Prof. Jean Greenberg da Universidade de Chicago e Dr. da Universidade de Córdoba. Nicholas Cecchini liderou o trabalho, que foi publicado na revista STAR Protocols. Os pesquisadores desenvolveram métodos para medir o movimento do ácido azelaico das folhas para outras partes da planta e sua absorção pelos discos foliares. “Compreender a geração, movimento, captação e percepção de sinais de defesa móvel é fundamental para desvendar programas de resistência sistêmica em plantas com flores contra patógenos”, disse o professor Greenberg.
A equipe usou ácido azelaico radiomarcado, uma versão do ácido azelaico marcada com carbono-14, para rastrear seu movimento dentro da planta. O composto foi aplicado a uma folha e os investigadores acompanharam o seu percurso até aos tecidos aéreos e radiculares, fornecendo informações importantes sobre como as plantas mobilizam os seus sinais de defesa. Um resultado significativo, o movimento do ácido zelaico da folha tratada para tecidos distantes, fornece informações sobre como a planta coordena a resposta imune em diferentes órgãos. Além disso, uma experiência de controlo utilizando sacarose radiomarcada ajudou a distinguir o movimento específico do ácido azelaico dos problemas gerais de transporte no sistema flomático da planta.
Os pesquisadores ampliaram o estudo colocando ácido azelaico em discos foliares e examinando-o, onde usaram ácido azelaico radiomarcado para observar a absorção no tecido. Eles exploraram ainda mais o potencial de transporte da raiz para a parte aérea usando ácido azélico marcado com deutério, uma versão do ácido azélico marcado com deutério. Esses métodos abrem novas maneiras de investigar como as plantas mobilizam sinais de defesa das raízes aos brotos, fornecendo assim uma visão detalhada do seu sistema imunológico.
A utilização de ácido azelaico marcado isotopicamente tem várias vantagens, particularmente a sua elevada sensibilidade na detecção de pequenas quantidades da molécula em movimento dentro da planta. No entanto, como observou Cecchini, existem desafios no uso de materiais radioativos. “Podemos detectar o movimento de moléculas radiomarcadas, mas precisamos de técnicas especiais como cromatografia gasosa-espectrometria de massa (GC-MS) para confirmar se o ácido azelaico está intacto ou foi convertido para uma forma diferente durante o transporte”, explicou.
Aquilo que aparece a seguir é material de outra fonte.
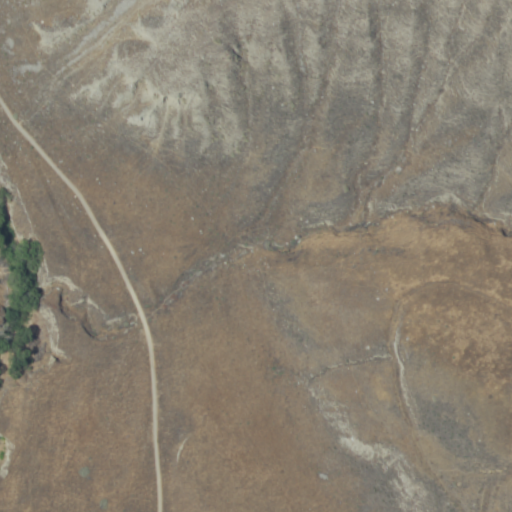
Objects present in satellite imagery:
road: (128, 287)
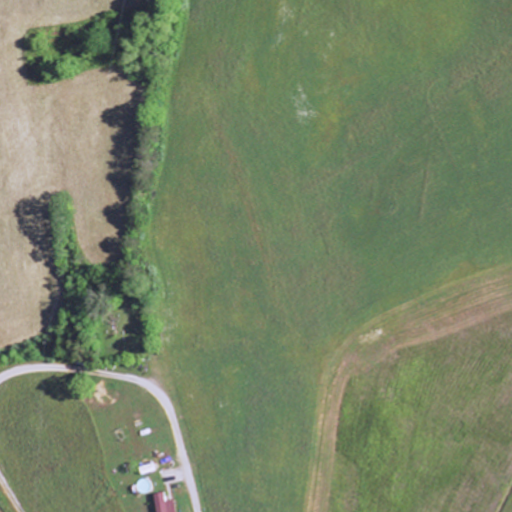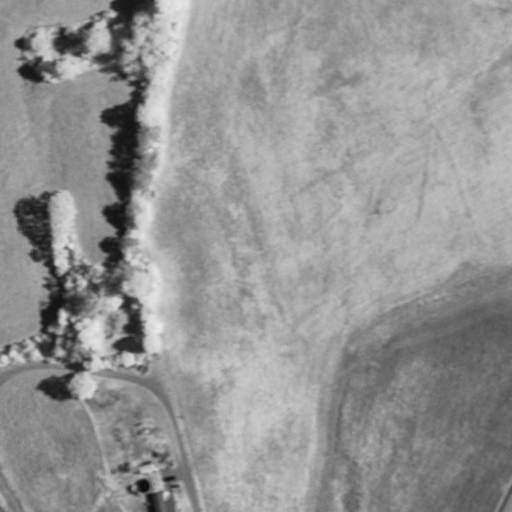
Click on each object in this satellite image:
building: (167, 503)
As descobertas do estudo têm implicações profundas para a biologia das plantas, pois melhoram a compreensão de como as plantas desenvolvem resistência a longo prazo contra patógenos. A resistência sistêmica, um tipo de resposta imune das plantas, requer sinais para passar de uma parte da planta para outra. O ácido acélico desempenha um papel importante neste processo, tornando a planta mais rápida e eficaz no tratamento de infecções subsequentes.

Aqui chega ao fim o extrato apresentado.